Expanding Horizons – How the Next Generation Program is an Opportunity For All
Intrum’s Next Generation Program gives young professionals the opportunity to live and work abroad, forming international networks that will serve them throughout their careers. Here, we talk to program sponsors Per Christofferson and Anette Willumsen about why they feel passionately about the benefits of the scheme.
Intrum’s Next Generation Program is a critical path for finding new managerial and analytical talent. Now in its sixth generation, the program has established a pipeline of future leaders and analytical experts, offering a comprehensive program of international experience and personal development.
“In setting up the scheme, we wanted to promote Intrum with universities in various countries, building a future flow of young professionals who can take on managerial and other expert roles at Intrum," says Per Christofferson, program sponsor and Intrum’s Managing Director Secured Assets, M&A and Markets.
“From our point of view, it is fantastic to see these young professionals joining the business. We are benefiting from the latest research and their innovative thinking.”

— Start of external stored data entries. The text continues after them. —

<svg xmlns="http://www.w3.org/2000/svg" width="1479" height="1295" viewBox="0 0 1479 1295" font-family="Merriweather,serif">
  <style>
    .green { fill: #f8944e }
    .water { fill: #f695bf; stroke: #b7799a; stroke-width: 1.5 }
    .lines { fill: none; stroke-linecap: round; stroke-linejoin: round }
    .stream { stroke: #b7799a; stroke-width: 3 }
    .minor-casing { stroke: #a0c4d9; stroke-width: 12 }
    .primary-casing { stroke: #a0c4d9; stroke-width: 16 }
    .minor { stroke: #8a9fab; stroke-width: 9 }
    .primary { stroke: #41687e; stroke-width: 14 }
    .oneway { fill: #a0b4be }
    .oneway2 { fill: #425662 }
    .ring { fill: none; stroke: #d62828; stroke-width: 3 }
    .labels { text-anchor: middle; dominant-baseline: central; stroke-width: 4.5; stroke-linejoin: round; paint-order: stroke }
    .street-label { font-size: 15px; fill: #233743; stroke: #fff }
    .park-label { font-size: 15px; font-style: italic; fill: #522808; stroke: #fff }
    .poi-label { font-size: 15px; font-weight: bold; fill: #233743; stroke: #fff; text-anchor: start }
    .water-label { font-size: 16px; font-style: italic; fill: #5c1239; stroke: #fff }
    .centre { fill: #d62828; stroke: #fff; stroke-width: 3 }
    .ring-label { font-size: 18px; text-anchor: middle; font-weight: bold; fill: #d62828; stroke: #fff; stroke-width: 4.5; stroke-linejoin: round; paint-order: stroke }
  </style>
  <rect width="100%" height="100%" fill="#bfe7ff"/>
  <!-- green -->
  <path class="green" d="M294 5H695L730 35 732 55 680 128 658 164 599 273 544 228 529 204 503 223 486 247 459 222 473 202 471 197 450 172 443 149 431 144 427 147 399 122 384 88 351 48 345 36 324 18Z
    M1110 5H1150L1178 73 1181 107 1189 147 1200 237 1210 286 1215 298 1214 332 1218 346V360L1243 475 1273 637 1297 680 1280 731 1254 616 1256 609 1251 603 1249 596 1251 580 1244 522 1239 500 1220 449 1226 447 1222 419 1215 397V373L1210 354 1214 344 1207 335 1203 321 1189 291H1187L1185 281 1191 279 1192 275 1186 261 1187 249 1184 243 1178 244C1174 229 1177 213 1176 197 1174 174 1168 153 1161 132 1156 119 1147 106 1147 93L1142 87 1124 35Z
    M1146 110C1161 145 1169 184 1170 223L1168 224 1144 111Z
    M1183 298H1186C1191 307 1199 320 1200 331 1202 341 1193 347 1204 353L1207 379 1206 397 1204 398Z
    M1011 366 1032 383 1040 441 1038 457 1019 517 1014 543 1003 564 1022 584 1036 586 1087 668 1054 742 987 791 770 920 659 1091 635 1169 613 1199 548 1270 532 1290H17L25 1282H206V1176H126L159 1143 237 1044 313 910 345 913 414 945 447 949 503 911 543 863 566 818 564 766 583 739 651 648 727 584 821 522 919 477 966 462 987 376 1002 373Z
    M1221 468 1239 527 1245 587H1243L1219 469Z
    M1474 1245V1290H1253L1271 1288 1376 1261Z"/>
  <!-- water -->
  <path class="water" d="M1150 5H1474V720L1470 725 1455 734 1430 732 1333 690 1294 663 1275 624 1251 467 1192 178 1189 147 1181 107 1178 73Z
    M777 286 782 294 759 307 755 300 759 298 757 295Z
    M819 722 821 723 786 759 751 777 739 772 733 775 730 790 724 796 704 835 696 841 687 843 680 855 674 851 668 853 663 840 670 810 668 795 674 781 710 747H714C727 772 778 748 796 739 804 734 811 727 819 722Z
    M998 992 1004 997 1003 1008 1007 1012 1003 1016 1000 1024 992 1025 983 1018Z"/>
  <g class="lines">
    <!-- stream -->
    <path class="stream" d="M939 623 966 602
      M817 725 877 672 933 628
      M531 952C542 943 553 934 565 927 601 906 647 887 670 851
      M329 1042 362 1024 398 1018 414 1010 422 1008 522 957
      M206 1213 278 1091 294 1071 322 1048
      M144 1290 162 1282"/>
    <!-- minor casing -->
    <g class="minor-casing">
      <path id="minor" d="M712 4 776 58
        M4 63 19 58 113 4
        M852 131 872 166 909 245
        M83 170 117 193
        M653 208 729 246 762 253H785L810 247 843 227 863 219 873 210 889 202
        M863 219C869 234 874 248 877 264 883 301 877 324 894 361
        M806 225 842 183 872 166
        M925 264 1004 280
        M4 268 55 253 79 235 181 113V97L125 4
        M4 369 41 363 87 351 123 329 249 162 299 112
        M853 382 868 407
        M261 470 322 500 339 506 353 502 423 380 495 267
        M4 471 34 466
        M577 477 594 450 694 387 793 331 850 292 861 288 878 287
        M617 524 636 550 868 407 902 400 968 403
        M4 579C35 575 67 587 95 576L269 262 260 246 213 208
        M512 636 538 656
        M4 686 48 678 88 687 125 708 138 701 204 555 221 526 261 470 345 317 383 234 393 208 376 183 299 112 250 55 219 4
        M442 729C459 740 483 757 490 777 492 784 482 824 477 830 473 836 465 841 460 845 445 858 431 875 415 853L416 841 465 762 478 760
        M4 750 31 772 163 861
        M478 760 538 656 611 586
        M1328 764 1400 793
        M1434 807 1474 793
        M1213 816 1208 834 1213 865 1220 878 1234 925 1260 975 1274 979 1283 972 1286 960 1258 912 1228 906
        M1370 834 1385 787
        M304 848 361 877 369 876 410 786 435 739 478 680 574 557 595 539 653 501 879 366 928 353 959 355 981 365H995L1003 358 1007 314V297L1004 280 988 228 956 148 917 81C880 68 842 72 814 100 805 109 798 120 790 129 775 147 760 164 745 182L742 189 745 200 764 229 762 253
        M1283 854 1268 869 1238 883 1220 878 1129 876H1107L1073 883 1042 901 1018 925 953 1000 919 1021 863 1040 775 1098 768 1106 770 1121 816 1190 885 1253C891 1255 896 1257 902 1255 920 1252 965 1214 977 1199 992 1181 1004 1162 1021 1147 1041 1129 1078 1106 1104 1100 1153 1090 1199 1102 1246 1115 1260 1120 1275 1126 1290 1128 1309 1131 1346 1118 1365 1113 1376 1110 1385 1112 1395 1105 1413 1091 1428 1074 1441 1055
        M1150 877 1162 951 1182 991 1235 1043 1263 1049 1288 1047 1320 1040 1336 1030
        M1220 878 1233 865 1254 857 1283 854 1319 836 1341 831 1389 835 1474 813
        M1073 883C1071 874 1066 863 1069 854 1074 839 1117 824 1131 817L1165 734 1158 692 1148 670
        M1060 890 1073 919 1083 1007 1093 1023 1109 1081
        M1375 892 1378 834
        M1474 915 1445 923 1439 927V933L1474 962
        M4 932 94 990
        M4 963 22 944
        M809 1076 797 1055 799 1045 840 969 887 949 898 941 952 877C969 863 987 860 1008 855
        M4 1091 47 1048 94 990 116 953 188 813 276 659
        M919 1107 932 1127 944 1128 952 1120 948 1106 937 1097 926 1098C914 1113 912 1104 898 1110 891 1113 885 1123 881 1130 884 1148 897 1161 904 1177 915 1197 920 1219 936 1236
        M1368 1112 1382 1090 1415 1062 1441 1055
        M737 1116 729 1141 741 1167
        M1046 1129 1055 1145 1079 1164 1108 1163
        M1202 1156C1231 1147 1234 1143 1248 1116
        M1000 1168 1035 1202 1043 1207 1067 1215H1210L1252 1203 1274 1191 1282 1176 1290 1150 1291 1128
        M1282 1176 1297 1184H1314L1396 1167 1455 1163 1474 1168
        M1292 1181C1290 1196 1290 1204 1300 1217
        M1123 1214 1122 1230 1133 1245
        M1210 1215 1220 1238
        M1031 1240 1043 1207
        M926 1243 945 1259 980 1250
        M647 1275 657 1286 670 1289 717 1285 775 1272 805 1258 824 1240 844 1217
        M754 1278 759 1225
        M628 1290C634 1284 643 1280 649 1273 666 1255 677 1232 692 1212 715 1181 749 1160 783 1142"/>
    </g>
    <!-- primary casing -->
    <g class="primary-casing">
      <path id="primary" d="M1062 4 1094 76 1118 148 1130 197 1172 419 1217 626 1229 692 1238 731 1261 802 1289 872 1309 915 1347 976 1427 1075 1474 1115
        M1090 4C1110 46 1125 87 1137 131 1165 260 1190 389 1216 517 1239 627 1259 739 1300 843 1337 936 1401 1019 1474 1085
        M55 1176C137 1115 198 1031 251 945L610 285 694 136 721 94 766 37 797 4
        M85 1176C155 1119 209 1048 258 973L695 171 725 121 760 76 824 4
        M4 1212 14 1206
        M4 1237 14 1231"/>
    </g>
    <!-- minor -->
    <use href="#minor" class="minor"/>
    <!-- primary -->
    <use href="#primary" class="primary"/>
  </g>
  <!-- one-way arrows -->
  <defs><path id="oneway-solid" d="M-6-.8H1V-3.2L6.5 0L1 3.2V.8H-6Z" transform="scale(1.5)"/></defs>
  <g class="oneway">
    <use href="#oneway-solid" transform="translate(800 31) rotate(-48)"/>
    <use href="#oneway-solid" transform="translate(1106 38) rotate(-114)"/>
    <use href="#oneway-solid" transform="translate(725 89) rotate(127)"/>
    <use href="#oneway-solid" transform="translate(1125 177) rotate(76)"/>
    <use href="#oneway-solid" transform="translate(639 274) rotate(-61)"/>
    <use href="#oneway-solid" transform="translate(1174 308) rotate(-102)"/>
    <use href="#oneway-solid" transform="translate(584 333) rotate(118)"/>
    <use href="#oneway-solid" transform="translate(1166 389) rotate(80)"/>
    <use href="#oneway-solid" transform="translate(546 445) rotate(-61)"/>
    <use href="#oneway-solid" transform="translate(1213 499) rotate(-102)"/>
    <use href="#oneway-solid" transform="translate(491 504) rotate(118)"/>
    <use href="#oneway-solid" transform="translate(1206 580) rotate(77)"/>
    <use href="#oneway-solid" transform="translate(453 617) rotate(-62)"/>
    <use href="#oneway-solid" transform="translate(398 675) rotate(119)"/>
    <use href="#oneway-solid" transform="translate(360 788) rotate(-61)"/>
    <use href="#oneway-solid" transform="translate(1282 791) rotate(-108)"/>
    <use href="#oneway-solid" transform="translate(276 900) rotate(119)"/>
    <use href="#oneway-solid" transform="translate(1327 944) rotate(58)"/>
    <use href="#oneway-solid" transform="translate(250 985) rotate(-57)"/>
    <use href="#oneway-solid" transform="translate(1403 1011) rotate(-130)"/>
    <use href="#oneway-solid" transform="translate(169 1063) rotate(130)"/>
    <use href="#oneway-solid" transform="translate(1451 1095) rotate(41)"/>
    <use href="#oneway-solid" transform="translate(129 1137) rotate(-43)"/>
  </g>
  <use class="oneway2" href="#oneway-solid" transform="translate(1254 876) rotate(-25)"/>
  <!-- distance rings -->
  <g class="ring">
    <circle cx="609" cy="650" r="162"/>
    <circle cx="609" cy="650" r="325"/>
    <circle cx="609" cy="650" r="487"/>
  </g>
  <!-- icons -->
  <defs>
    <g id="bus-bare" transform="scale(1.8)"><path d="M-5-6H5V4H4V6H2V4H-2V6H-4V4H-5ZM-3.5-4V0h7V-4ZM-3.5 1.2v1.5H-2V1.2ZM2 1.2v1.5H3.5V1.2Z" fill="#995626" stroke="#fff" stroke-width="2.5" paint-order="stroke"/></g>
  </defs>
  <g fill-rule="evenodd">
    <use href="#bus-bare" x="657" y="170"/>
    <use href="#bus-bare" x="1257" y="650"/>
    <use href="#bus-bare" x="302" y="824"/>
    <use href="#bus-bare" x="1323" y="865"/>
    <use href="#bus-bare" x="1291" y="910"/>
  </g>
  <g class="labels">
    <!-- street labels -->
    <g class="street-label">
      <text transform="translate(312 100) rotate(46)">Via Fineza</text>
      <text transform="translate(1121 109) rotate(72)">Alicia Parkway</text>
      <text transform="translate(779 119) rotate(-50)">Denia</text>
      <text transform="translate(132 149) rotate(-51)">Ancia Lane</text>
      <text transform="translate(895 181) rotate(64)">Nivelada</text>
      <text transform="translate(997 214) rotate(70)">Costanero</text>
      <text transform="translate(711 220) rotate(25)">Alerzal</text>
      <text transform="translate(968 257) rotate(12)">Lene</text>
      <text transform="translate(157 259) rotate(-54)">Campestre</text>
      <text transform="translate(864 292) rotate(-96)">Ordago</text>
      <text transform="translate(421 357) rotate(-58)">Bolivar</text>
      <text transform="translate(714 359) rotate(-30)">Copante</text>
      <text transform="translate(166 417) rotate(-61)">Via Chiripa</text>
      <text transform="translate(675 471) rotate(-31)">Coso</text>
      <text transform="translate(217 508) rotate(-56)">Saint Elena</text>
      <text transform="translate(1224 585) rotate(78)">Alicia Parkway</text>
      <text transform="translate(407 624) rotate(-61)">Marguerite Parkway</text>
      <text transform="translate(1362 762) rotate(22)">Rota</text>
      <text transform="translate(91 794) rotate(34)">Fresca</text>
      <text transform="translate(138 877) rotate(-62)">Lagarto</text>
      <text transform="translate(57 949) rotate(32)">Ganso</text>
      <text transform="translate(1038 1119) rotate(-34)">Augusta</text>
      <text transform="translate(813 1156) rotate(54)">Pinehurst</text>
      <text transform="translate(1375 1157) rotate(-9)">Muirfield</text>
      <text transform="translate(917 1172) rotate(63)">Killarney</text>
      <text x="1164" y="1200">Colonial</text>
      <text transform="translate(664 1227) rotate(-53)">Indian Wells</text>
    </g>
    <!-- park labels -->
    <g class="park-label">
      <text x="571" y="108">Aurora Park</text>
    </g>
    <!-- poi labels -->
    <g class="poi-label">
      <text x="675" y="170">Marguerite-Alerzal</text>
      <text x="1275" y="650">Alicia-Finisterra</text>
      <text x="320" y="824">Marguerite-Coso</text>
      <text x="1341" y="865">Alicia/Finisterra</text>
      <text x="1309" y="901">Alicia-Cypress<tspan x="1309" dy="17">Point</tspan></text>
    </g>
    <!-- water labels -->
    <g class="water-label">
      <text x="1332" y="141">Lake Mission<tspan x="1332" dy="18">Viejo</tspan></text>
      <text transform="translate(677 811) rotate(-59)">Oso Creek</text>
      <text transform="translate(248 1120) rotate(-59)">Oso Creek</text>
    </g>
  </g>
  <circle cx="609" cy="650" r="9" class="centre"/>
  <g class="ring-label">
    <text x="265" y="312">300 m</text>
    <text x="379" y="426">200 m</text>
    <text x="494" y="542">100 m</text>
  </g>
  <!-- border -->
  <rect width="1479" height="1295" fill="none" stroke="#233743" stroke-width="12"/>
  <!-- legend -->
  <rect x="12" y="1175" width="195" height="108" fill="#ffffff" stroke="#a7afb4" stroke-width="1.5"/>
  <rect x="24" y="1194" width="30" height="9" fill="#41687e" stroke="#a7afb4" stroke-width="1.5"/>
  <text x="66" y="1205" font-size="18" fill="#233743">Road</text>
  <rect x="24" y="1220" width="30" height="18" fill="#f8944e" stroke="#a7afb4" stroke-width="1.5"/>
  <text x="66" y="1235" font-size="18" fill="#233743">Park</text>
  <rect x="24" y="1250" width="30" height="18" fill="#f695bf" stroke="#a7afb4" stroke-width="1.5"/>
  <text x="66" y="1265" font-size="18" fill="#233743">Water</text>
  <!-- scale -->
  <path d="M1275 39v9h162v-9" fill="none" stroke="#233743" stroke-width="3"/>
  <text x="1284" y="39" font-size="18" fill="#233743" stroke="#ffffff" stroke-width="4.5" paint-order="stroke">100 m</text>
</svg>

Compared to going into a set role, the platform they get as a candidate to learn the business globally and fast track is an excellent opportunity.Anette Willumsen
Sharing knowledge internationally
Anette Willumsen, Managing Director, CMS Sales & Service Development and Markets, is another of the program’s high-level sponsors. “The Next Generation Program is so important for us when it comes to attracting new talent,” she says. “To have that opportunity is a great start to their careers.”
The trainees are given a unique opportunity to experience a global organisation, learning in their home country, travelling abroad to work on a project and then returning to lead a project and share the knowledge they have gained.
This sharing of experience and best practice is one of the key benefits for individuals and the business. “Compared to going into a set role, the platform they get as a candidate to learn the business globally and fast track is an excellent opportunity. It really gives them a flying start,” she adds.
Per agrees that this is one of the scheme’s key attributes. “Even though Intrum is one company, it is made up of different cultures and geographies and that is important to understand and experience.”
Forming a network
The Next Generation Program puts candidates in touch with people at all levels of the business and it is this broad network that is an enduring benefit. As well as forming connections in their own country, trainees are able to build their network among their wider peer group, the NGP alumni and in the offices they travel to for part of the program.
Both Anette and Per have experience of similar schemes in their own careers, something that makes them both passionate about the potential benefits. “Twenty-five years later, I still have regular contact with my network from that program,” says Per, while Anette sees the experience as a “bridge between studying and being an employee”.
As sponsors, they have taken part in selecting and mentoring past candidates as well as travelling to NGP events to get to know trainees. This summer they will take part in the first NGP Alumni event in Malaga.
“I’m a strong believer in the importance of people in our organisation. Following the trainees’ development gives me a lot of personal and professional joy,” says Anette.
It has been a fantastic journey to be part of building up the scheme. It is always challenging and interesting to learn from the candidates and see how they think about things.Per Christofferson
As well as the candidates learning and developing in their careers, the sponsors and Intrum teams around them benefit from new ways of thinking.
“It has been a fantastic journey to be part of building up the scheme. It is always challenging and interesting to learn from the candidates and see how they think about things,” says Per.
He adds that becoming a mentor for a trainee or looking after one of the trainees when they travel abroad is an excellent opportunity for people in the business. As well as learning new perspectives, the trainee can be an ambassador for the project they have joined abroad, taking that experience back to their original office.
Planning for the future
The program thrives as more and more generations of trainees go through the scheme and work in the business.
“I am acutely aware of the value of this in the long-term. When we have generation after generation coming through, the benefits are even greater,” says Per. “It needs to achieve the kind of maturity where we have several of these young professionals in management positions and they continue to promote the program.”
Anette adds that as Intrum undergoes transition to a truly global way of working, the program only becomes more relevant. “The demand for young global talent is going to be even more important now.”
The kinds of candidate the business looks for could broaden and change depending on the needs at a particular time. “For example, the IT industry is one in which there is fierce competition for talent.”
Ultimately, the scheme has been very successful in placing and retaining candidates in permanent roles, but even when individuals move on, it is positive for Intrum.
“Even if trainees leave us, they are ambassadors for Intrum,” says Per. “They could be our clients in the future or come back to work at Intrum later on.”